During the last decade, several attempts have been made to combine two (or even three) biologically active peptides into one molecule. One of the first co-agonists in the diabetes/obesity field was a GIP/GLP-1 co-agonist. The chemists behind this molecule claimed that it inhibited body weight and have subsequently developed several such co-agonists and reported positive effects on body weight. However, the big surprise occurred when researchers from Eli Lilly in 2018 presented the new GIP-GLP-1 co-agonist tirzepatide. In published phase 2 studies, this molecule showed improved antidiabetic and anti-obesity effects even compared to the company’s own once-weekly GLP-1 agonist, dulaglutide. The company has now completed a large series of phase 3A registration studies with tirzepatide, and the results are remarkable. Not only does the compound provide weight losses that are comparable to those elicited by the once-weekly GLP-1 RA semaglutide, but the antidiabetic activity is such that about 50% of the patients treated with the co-agonist experience values of hemoglobin A1c (a long-term measure of glucose control) below 5.7%, a completely normal value.

Thus, we have a situation where combinations of a GLP-RA with GIP agonists, as well as with GIP antagonists, have beneficial metabolic effects and cause body weight losses beyond those elicited by either of the two components alone.

Biologically, the powerful effects of the co-agonists, both those based on GIP agonism and antagonism, suggest that the molecules affect the receptors in the body in hitherto unrecognized ways. The site with most pronounced expression of GIP and GLP-1 receptors is the insulin-producing β cells of the pancreatic islets. It has been demonstrated that tirzepatide interacts with both of these receptors but also that post-receptor events of the GLP-1 receptor (β-arrestin recruitment and internalization) are significantly altered by the co-agonist compared to isolated GLP-1 agonists.

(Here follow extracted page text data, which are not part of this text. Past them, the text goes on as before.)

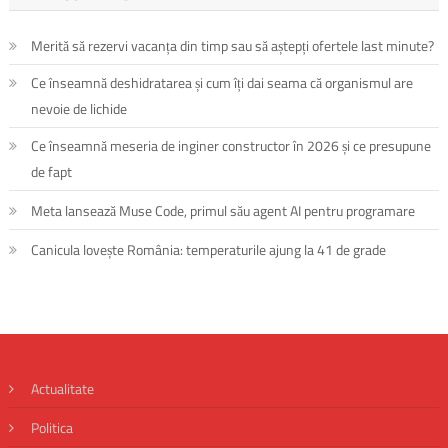
Merită să rezervi vacanța din timp sau să aștepți ofertele last minute?
Ce înseamnă deshidratarea și cum îți dai seama că organismul are
nevoie de lichide
Ce înseamnă meseria de inginer constructor în 2026 și ce presupune
de fapt
Meta lansează Muse Code, primul său agent AI pentru programare
Canicula lovește România: temperaturile ajung la 41 de grade
Actualitate
Politica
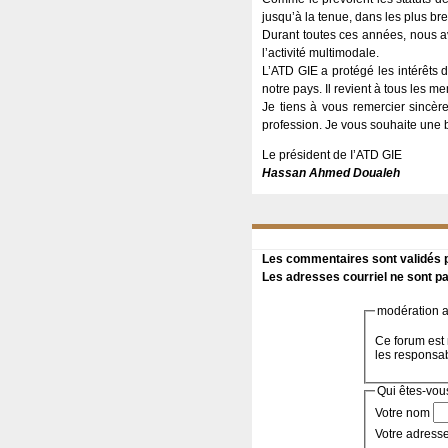
jusqu’à la tenue, dans les plus br
Durant toutes ces années, nous a
l’activité multimodale.
L’ATD GIE a protégé les intérêt
notre pays. Il revient à tous les m
Je tiens à vous remercier sincèr
profession. Je vous souhaite une 
Le président de I’ATD GIE
Hassan Ahmed Doualeh
Les commentaires sont validés pa
Les adresses courriel ne sont pa
modération a 
Ce forum est 
les responsa
Qui êtes-vou
Votre nom
Votre adress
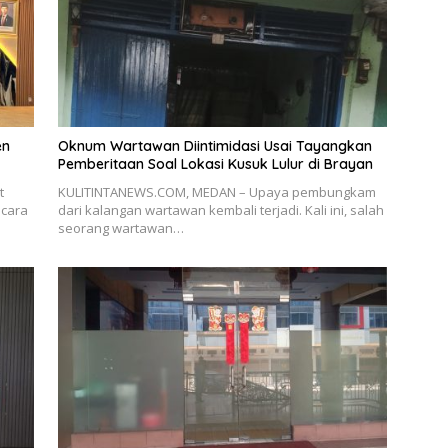
en
Oknum Wartawan Diintimidasi Usai Tayangkan
Pemberitaan Soal Lokasi Kusuk Lulur di Brayan
t
KULITINTANEWS.COM, MEDAN – Upaya pembungkam
ecara
dari kalangan wartawan kembali terjadi. Kali ini, salah
seorang wartawan…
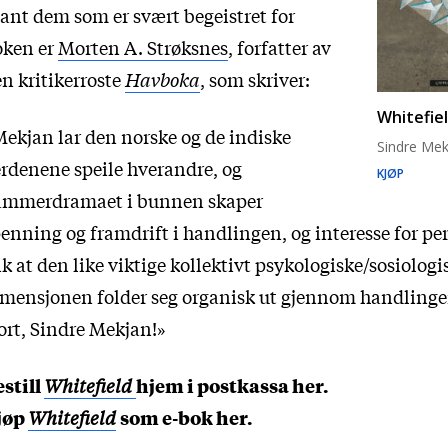
ant dem som er svært begeistret for
oken er
Morten A. Strøksnes
, forfatter av
n kritikerroste
Havboka
, som skriver:
Whitefie
ekjan lar den norske og de indiske
Sindre Mek
rdenene speile hverandre, og
KJØP
ammerdramaet i bunnen skaper
enning og framdrift i handlingen, og interesse for pe
ik at den like viktige kollektivt psykologiske/sosiologi
mensjonen folder seg organisk ut gjennom handlinge
ort, Sindre Mekjan!»
still
Whitefield
hjem i postkassa her.
jøp
Whitefield
som e-bok her.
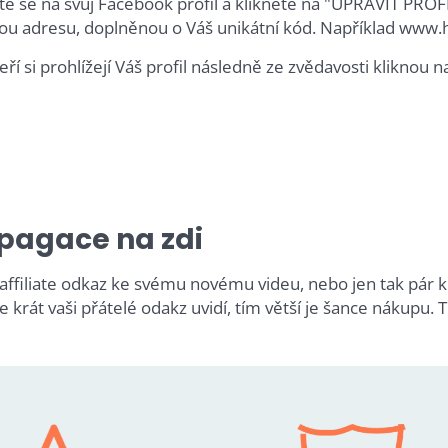
šte se na svůj Facebook profil a klikněte na "UPRAVIT PROF
u adresu, doplněnou o Váš unikátní kód. Například www.h
eří si prohlížejí Váš profil následně ze zvědavosti kliknou 
pagace na zdi
 affiliate odkaz ke svému novému videu, nebo jen tak pár k
e krát vaši přátelé odakz uvidí, tím větší je šance nákupu. Tí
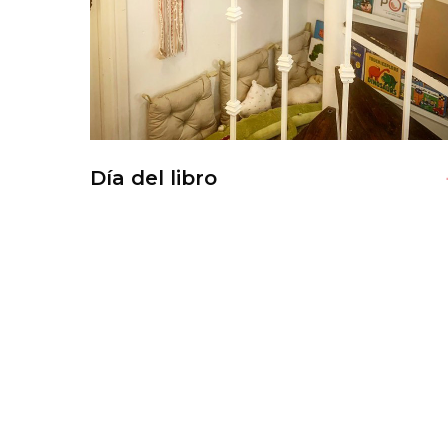
Día del libro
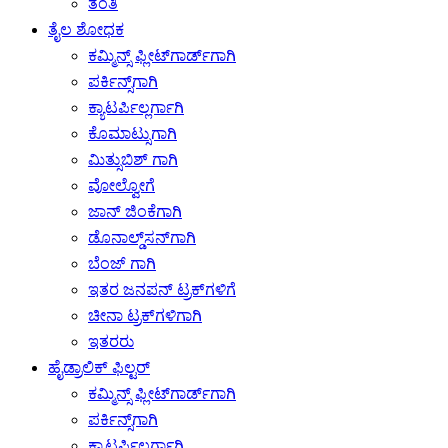
ತಂತಿ
ತೈಲ ಶೋಧಕ
ಕಮ್ಮಿನ್ಸ್ ಫ್ಲೀಟ್‌ಗಾರ್ಡ್‌ಗಾಗಿ
ಪರ್ಕಿನ್ಸ್‌ಗಾಗಿ
ಕ್ಯಾಟರ್ಪಿಲ್ಲರ್ಗಾಗಿ
ಕೊಮಾಟ್ಸುಗಾಗಿ
ಮಿತ್ಸುಬಿಶ್ ಗಾಗಿ
ವೋಲ್ವೋಗೆ
ಜಾನ್ ಜಿಂಕೆಗಾಗಿ
ಡೊನಾಲ್ಡ್‌ಸನ್‌ಗಾಗಿ
ಬೆಂಜ್ ಗಾಗಿ
ಇತರ ಜನಪನ್ ಟ್ರಕ್‌ಗಳಿಗೆ
ಚೀನಾ ಟ್ರಕ್‌ಗಳಿಗಾಗಿ
ಇತರರು
ಹೈಡ್ರಾಲಿಕ್ ಫಿಲ್ಟರ್
ಕಮ್ಮಿನ್ಸ್ ಫ್ಲೀಟ್‌ಗಾರ್ಡ್‌ಗಾಗಿ
ಪರ್ಕಿನ್ಸ್‌ಗಾಗಿ
ಕ್ಯಾಟರ್ಪಿಲ್ಲರ್ಗಾಗಿ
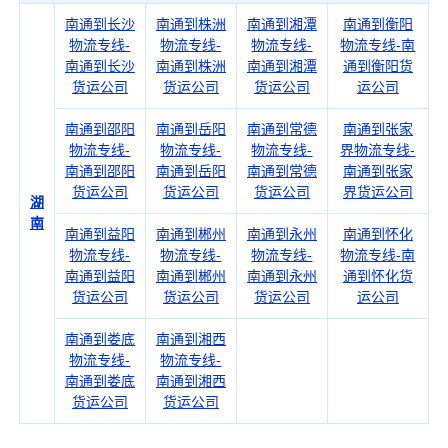
南通到长沙
南通到株洲
南通到湘潭
南通到衡阳
物流专线-
物流专线-
物流专线-
物流专线-南
南通到长沙
南通到株洲
南通到湘潭
通到衡阳货
货运公司
货运公司
货运公司
运公司
南通到邵阳
南通到岳阳
南通到常德
南通到张家
物流专线-
物流专线-
物流专线-
界物流专线-
南通到邵阳
南通到岳阳
南通到常德
南通到张家
货运公司
货运公司
货运公司
界货运公司
湖
南
南通到益阳
南通到郴州
南通到永州
南通到怀化
物流专线-
物流专线-
物流专线-
物流专线-南
南通到益阳
南通到郴州
南通到永州
通到怀化货
货运公司
货运公司
货运公司
运公司
南通到娄底
南通到湘西
物流专线-
物流专线-
南通到娄底
南通到湘西
货运公司
货运公司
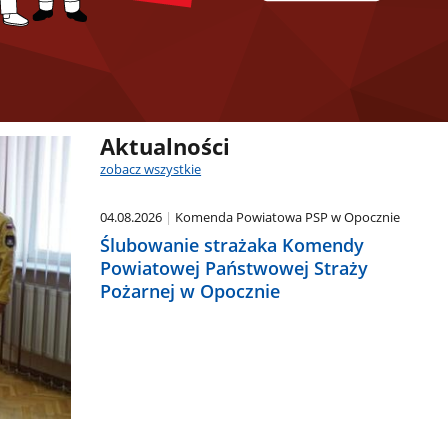
Aktualności
zobacz wszystkie
04.08.2026
Komenda Powiatowa PSP w Opocznie
Ślubowanie strażaka Komendy
Powiatowej Państwowej Straży
Pożarnej w Opocznie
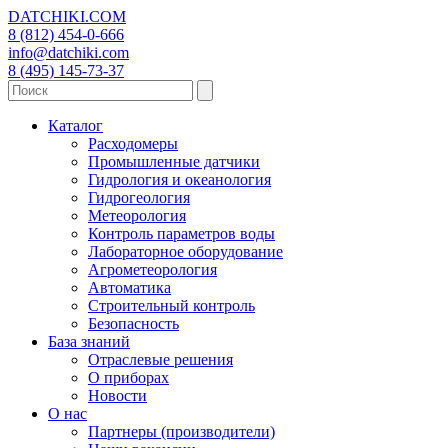
DATCHIKI
.COM
8 (812) 454-0-666
info@datchiki.com
8 (495) 145-73-37
Каталог
Расходомеры
Промышленные датчики
Гидрология и океанология
Гидрогеология
Метеорология
Контроль параметров воды
Лабораторное оборудование
Агрометеорология
Автоматика
Строительный контроль
Безопасность
База знаний
Отраслевые решения
О приборах
Новости
О нас
Партнеры (производители)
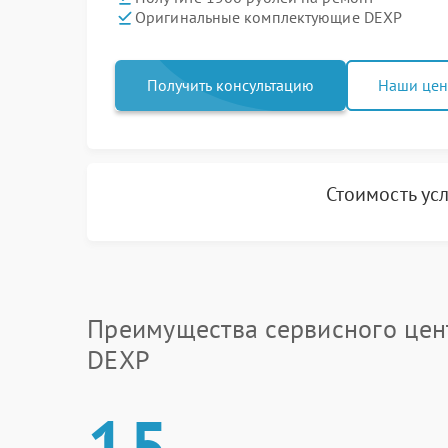
Оригинальные комплектующие DEXP
Получить консультацию
Наши це
Стоимость ус
Преимущества сервисного цен
DEXP
15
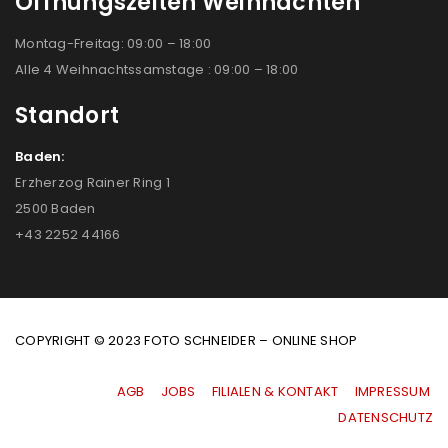
Öffnungszeiten Weihnachten
Montag-Freitag: 09:00 – 18:00
Alle 4 Weihnachtssamstage : 09:00 – 18:00
Standort
Baden:
Erzherzog Rainer Ring 1
2500 Baden
+43 2252 44166
COPYRIGHT © 2023 FOTO SCHNEIDER – ONLINE SHOP
AGB
|
JOBS
|
FILIALEN & KONTAKT
|
IMPRESSUM
|
DATENSCHUTZ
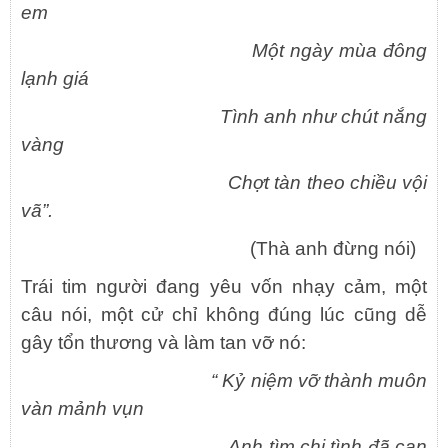
em
Một ngày mùa đông
lạnh giá
Tình anh như chút nắng
vàng
Chợt tàn theo chiều vội
vã”.
(Thà anh đừng nói)
Trái tim người đang yêu vốn nhạy cảm, một
câu nói, một cử chỉ không đúng lúc cũng dễ
gây tổn thương và làm tan vỡ nó:
“ Kỷ niệm vỡ thành muôn
vàn mảnh vụn
Anh tìm chi tình đã cạn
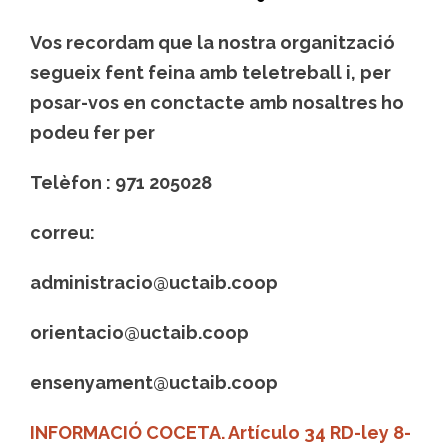
Vos recordam que la nostra organització
segueix fent feina amb teletreball i, per
posar-vos en conctacte amb nosaltres ho
podeu fer per
Telèfon : 971 205028
correu:
administracio@uctaib.coop
orientacio@uctaib.coop
ensenyament@uctaib.coop
INFORMACIÓ COCETA. Artículo 34 RD-ley 8-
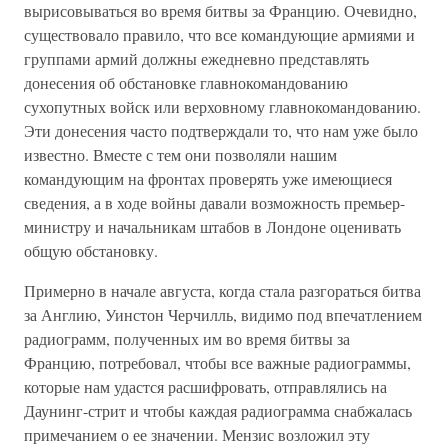
вырисовываться во время битвы за Францию. Очевидно,
существовало правило, что все командующие армиями и
группами армий должны ежедневно представлять
донесения об обстановке главнокомандованию
сухопутных войск или верховному главнокомандованию.
Эти донесения часто подтверждали то, что нам уже было
известно. Вместе с тем они позволяли нашим
командующим на фронтах проверять уже имеющиеся
сведения, а в ходе войны давали возможность премьер-
министру и начальникам штабов в Лондоне оценивать
общую обстановку.
Примерно в начале августа, когда стала разгораться битва
за Англию, Уинстон Черчилль, видимо под впечатлением
радиограмм, полученных им во время битвы за
Францию, потребовал, чтобы все важные радиограммы,
которые нам удастся расшифровать, отправлялись на
Даунинг-стрит и чтобы каждая радиограмма снабжалась
примечанием о ее значении. Мензис возложил эту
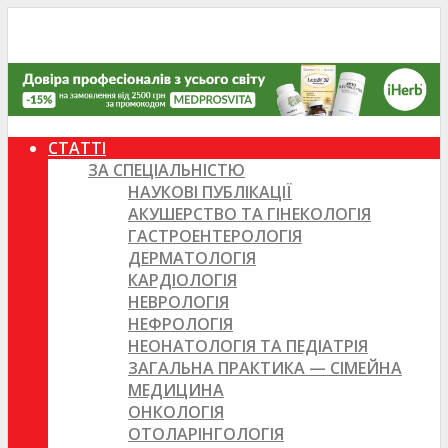
СТАТТІ
ЗА СПЕЦІАЛЬНІСТЮ
НАУКОВІ ПУБЛІКАЦІЇ
АКУШЕРСТВО ТА ГІНЕКОЛОГІЯ
ГАСТРОЕНТЕРОЛОГІЯ
ДЕРМАТОЛОГІЯ
КАРДІОЛОГІЯ
НЕВРОЛОГІЯ
НЕФРОЛОГІЯ
НЕОНАТОЛОГІЯ ТА ПЕДІАТРІЯ
ЗАГАЛЬНА ПРАКТИКА — СІМЕЙНА
МЕДИЦИНА
ОНКОЛОГІЯ
ОТОЛАРІНГОЛОГІЯ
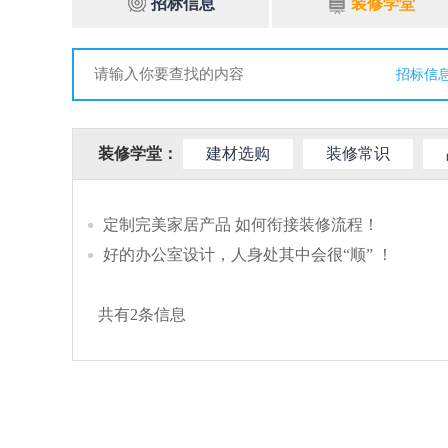
招标信息
装修学堂
招标信
装修学堂：
建材选购
装修常识
定制完美家居产品 如何衔接装修流程！
好的办公室设计，人身处其中会很“顺” ！
共有
2
条信息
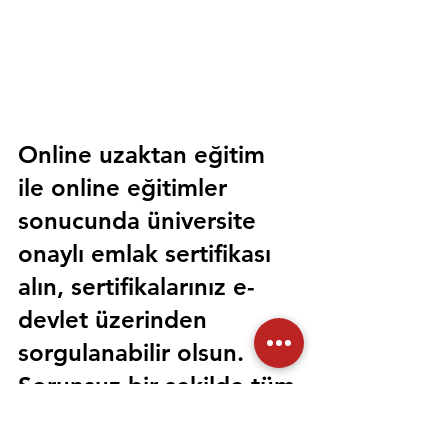
Online uzaktan eğitim 
ile online eğitimler 
sonucunda üniversite 
onaylı emlak sertifikası 
alın, sertifikalarınız e-
devlet üzerinden 
sorgulanabilir olsun. 
Sorunsuz bir şekilde tüm 
devlet kurumlarında 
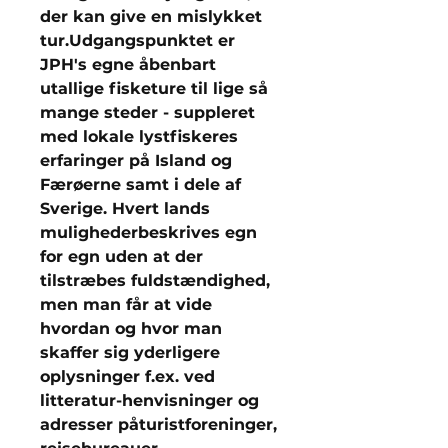
der kan give en mislykket
tur.Udgangspunktet er
JPH's egne åbenbart
utallige fisketure til lige så
mange steder - suppleret
med lokale lystfiskeres
erfaringer på Island og
Færøerne samt i dele af
Sverige. Hvert lands
mulighederbeskrives egn
for egn uden at der
tilstræbes fuldstændighed,
men man får at vide
hvordan og hvor man
skaffer sig yderligere
oplysninger f.ex. ved
litteratur-henvisninger og
adresser påturistforeninger,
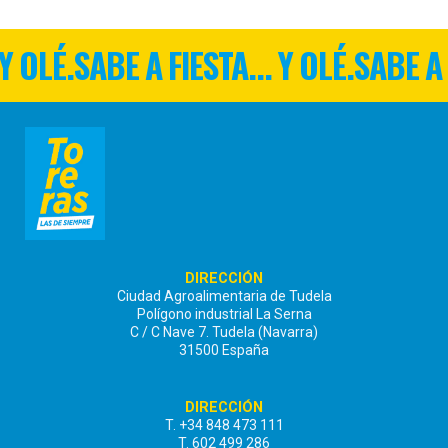
 Y OLÉ.
SABE A FIESTA... Y OLÉ.
SABE A 
DIRECCIÓN
Ciudad Agroalimentaria de Tudela
Polígono industrial La Serna
C / C Nave 7. Tudela (Navarra)
31500 España
DIRECCIÓN
T. +34 848 473 111
T. 602 499 286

With the GIP-antibody-GLP-1 conjugate described here, the authors report superior cAMP responses (both receptors activate Gαs and adenylate cyclase) compared with single agonists, and the authors propose that the GIP and GLP-1 receptors form dimers upon stimulation (a controversial possibility, debated for years).

However, experiments with animals with selective knockout of the GIP receptor in the β cells indicated that the molecule is not exerting its activity on body weight via the pancreas. GLP-1 alone clearly acts in the brain to inhibit food intake, but there is also expression of GIP receptors in the brain. Indeed, recent studies suggested that a set of hypothalamic neurons could be responsible for food intake inhibiting actions of GIP. In addition, certain hypothalamic cells may co-express receptors for both GIP and GLP-1. However, whether the large molecular size of the antibody conjugates prevents their access to the brain is unclear. In an attempt to understand the confusing findings, it has been proposed that desensitization, induced by GIP-mediated activation of its receptor and accompanied by receptor internalization, downregulates the GIP system to the extent that it mimics antagonism. However, internalization may also lead to continued cAMP formation, as the internalized complexes have been found to be able to continue signaling, and this mechanism was offered by Lu et al. to explain the efficacy of the anti-GIPR/GLP-1 co-agonist.

Although the co-agonist showed efficacy in non-human primates, there is still a step to go before we can evaluate the GIP antagonists and the GIP agonists in human studies, where we already have the very convincing results with tirzepatide. Nevertheless, with the current study, the authors from Amgen Inc. have provided the scientific community with a stimulating input to the current debate regarding the role of GIP, GLP-1, and their combination in metabolic regulation.